» Your goal
Set down the entries once more exactly as they were written.

» Recorded data
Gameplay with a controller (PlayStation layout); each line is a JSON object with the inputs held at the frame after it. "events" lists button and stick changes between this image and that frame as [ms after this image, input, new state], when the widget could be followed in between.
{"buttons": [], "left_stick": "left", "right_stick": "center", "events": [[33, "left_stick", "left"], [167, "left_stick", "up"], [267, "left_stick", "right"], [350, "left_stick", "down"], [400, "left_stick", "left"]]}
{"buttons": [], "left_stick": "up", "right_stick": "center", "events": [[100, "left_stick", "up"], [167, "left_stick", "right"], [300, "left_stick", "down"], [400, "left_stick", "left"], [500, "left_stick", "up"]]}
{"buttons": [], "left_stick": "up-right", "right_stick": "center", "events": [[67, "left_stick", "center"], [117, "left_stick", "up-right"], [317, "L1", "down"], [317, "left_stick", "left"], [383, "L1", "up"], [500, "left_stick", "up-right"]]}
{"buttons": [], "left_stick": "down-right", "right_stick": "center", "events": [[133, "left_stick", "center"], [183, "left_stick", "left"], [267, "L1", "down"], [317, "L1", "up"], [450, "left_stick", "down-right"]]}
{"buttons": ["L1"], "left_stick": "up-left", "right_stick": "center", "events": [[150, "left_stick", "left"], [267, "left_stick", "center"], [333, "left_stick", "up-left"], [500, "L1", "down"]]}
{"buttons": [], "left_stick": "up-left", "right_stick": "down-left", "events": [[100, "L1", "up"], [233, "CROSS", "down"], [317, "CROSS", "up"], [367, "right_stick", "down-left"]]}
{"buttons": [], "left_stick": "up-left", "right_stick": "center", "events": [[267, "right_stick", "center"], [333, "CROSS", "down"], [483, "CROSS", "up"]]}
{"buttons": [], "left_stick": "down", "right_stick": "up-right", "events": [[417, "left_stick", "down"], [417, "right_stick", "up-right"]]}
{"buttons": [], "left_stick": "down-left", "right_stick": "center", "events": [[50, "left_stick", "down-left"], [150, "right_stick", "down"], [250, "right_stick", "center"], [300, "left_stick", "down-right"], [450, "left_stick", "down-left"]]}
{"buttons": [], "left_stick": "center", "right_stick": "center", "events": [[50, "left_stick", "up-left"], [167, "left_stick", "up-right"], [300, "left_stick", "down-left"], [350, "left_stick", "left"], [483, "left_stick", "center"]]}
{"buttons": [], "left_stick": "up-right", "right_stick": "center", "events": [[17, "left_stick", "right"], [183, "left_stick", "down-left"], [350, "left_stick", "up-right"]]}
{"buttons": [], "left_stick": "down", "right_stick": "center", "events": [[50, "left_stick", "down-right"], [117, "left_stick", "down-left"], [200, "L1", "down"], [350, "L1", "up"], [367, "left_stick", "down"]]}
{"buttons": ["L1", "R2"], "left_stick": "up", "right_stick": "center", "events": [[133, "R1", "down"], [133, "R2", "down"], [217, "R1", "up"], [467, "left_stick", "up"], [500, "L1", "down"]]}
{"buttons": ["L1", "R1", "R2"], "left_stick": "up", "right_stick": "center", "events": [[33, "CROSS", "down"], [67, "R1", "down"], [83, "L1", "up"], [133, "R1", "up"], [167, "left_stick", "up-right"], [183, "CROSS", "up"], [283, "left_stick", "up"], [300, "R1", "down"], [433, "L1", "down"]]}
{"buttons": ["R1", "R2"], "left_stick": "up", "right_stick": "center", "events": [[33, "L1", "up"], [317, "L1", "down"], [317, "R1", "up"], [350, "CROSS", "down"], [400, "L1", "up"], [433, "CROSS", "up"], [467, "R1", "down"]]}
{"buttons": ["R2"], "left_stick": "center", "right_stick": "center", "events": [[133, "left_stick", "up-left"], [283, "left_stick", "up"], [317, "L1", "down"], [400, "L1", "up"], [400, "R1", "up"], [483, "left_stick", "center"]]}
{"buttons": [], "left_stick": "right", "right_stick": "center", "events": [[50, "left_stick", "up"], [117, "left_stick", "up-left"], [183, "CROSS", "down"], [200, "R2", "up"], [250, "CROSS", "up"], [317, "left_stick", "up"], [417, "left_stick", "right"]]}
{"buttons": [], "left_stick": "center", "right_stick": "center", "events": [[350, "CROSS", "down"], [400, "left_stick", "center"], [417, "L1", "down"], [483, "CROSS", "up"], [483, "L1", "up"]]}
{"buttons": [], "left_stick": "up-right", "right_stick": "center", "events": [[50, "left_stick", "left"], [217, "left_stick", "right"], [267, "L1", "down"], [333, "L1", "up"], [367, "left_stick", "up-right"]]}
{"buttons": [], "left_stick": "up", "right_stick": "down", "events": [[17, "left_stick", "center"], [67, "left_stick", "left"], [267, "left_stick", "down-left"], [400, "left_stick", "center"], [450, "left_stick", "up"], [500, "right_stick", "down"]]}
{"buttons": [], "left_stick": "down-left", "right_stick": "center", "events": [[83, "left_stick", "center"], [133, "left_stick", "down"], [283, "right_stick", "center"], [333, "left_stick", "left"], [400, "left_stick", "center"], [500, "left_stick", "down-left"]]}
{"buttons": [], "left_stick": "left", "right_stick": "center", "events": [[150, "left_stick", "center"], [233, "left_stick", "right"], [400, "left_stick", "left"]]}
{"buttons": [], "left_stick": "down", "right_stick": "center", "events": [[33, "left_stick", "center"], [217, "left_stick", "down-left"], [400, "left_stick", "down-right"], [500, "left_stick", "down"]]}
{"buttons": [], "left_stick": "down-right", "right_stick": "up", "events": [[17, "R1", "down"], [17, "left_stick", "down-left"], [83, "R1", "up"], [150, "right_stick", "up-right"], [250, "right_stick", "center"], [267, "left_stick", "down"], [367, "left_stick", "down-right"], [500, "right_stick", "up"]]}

» Exercise output
Gameplay with a controller (PlayStation layout); each line is a JSON object with the inputs held at the frame after it. "events" lists button and stick changes between this image and that frame as [ms after this image, input, new state], when the widget could be followed in between.
{"buttons": [], "left_stick": "left", "right_stick": "center", "events": [[33, "left_stick", "left"], [167, "left_stick", "up"], [267, "left_stick", "right"], [350, "left_stick", "down"], [400, "left_stick", "left"]]}
{"buttons": [], "left_stick": "up", "right_stick": "center", "events": [[100, "left_stick", "up"], [167, "left_stick", "right"], [300, "left_stick", "down"], [400, "left_stick", "left"], [500, "left_stick", "up"]]}
{"buttons": [], "left_stick": "up-right", "right_stick": "center", "events": [[67, "left_stick", "center"], [117, "left_stick", "up-right"], [317, "L1", "down"], [317, "left_stick", "left"], [383, "L1", "up"], [500, "left_stick", "up-right"]]}
{"buttons": [], "left_stick": "down-right", "right_stick": "center", "events": [[133, "left_stick", "center"], [183, "left_stick", "left"], [267, "L1", "down"], [317, "L1", "up"], [450, "left_stick", "down-right"]]}
{"buttons": ["L1"], "left_stick": "up-left", "right_stick": "center", "events": [[150, "left_stick", "left"], [267, "left_stick", "center"], [333, "left_stick", "up-left"], [500, "L1", "down"]]}
{"buttons": [], "left_stick": "up-left", "right_stick": "down-left", "events": [[100, "L1", "up"], [233, "CROSS", "down"], [317, "CROSS", "up"], [367, "right_stick", "down-left"]]}
{"buttons": [], "left_stick": "up-left", "right_stick": "center", "events": [[267, "right_stick", "center"], [333, "CROSS", "down"], [483, "CROSS", "up"]]}
{"buttons": [], "left_stick": "down", "right_stick": "up-right", "events": [[417, "left_stick", "down"], [417, "right_stick", "up-right"]]}
{"buttons": [], "left_stick": "down-left", "right_stick": "center", "events": [[50, "left_stick", "down-left"], [150, "right_stick", "down"], [250, "right_stick", "center"], [300, "left_stick", "down-right"], [450, "left_stick", "down-left"]]}
{"buttons": [], "left_stick": "center", "right_stick": "center", "events": [[50, "left_stick", "up-left"], [167, "left_stick", "up-right"], [300, "left_stick", "down-left"], [350, "left_stick", "left"], [483, "left_stick", "center"]]}
{"buttons": [], "left_stick": "up-right", "right_stick": "center", "events": [[17, "left_stick", "right"], [183, "left_stick", "down-left"], [350, "left_stick", "up-right"]]}
{"buttons": [], "left_stick": "down", "right_stick": "center", "events": [[50, "left_stick", "down-right"], [117, "left_stick", "down-left"], [200, "L1", "down"], [350, "L1", "up"], [367, "left_stick", "down"]]}
{"buttons": ["L1", "R2"], "left_stick": "up", "right_stick": "center", "events": [[133, "R1", "down"], [133, "R2", "down"], [217, "R1", "up"], [467, "left_stick", "up"], [500, "L1", "down"]]}
{"buttons": ["L1", "R1", "R2"], "left_stick": "up", "right_stick": "center", "events": [[33, "CROSS", "down"], [67, "R1", "down"], [83, "L1", "up"], [133, "R1", "up"], [167, "left_stick", "up-right"], [183, "CROSS", "up"], [283, "left_stick", "up"], [300, "R1", "down"], [433, "L1", "down"]]}
{"buttons": ["R1", "R2"], "left_stick": "up", "right_stick": "center", "events": [[33, "L1", "up"], [317, "L1", "down"], [317, "R1", "up"], [350, "CROSS", "down"], [400, "L1", "up"], [433, "CROSS", "up"], [467, "R1", "down"]]}
{"buttons": ["R2"], "left_stick": "center", "right_stick": "center", "events": [[133, "left_stick", "up-left"], [283, "left_stick", "up"], [317, "L1", "down"], [400, "L1", "up"], [400, "R1", "up"], [483, "left_stick", "center"]]}
{"buttons": [], "left_stick": "right", "right_stick": "center", "events": [[50, "left_stick", "up"], [117, "left_stick", "up-left"], [183, "CROSS", "down"], [200, "R2", "up"], [250, "CROSS", "up"], [317, "left_stick", "up"], [417, "left_stick", "right"]]}
{"buttons": [], "left_stick": "center", "right_stick": "center", "events": [[350, "CROSS", "down"], [400, "left_stick", "center"], [417, "L1", "down"], [483, "CROSS", "up"], [483, "L1", "up"]]}
{"buttons": [], "left_stick": "up-right", "right_stick": "center", "events": [[50, "left_stick", "left"], [217, "left_stick", "right"], [267, "L1", "down"], [333, "L1", "up"], [367, "left_stick", "up-right"]]}
{"buttons": [], "left_stick": "up", "right_stick": "down", "events": [[17, "left_stick", "center"], [67, "left_stick", "left"], [267, "left_stick", "down-left"], [400, "left_stick", "center"], [450, "left_stick", "up"], [500, "right_stick", "down"]]}
{"buttons": [], "left_stick": "down-left", "right_stick": "center", "events": [[83, "left_stick", "center"], [133, "left_stick", "down"], [283, "right_stick", "center"], [333, "left_stick", "left"], [400, "left_stick", "center"], [500, "left_stick", "down-left"]]}
{"buttons": [], "left_stick": "left", "right_stick": "center", "events": [[150, "left_stick", "center"], [233, "left_stick", "right"], [400, "left_stick", "left"]]}
{"buttons": [], "left_stick": "down", "right_stick": "center", "events": [[33, "left_stick", "center"], [217, "left_stick", "down-left"], [400, "left_stick", "down-right"], [500, "left_stick", "down"]]}
{"buttons": [], "left_stick": "down-right", "right_stick": "up", "events": [[17, "R1", "down"], [17, "left_stick", "down-left"], [83, "R1", "up"], [150, "right_stick", "up-right"], [250, "right_stick", "center"], [267, "left_stick", "down"], [367, "left_stick", "down-right"], [500, "right_stick", "up"]]}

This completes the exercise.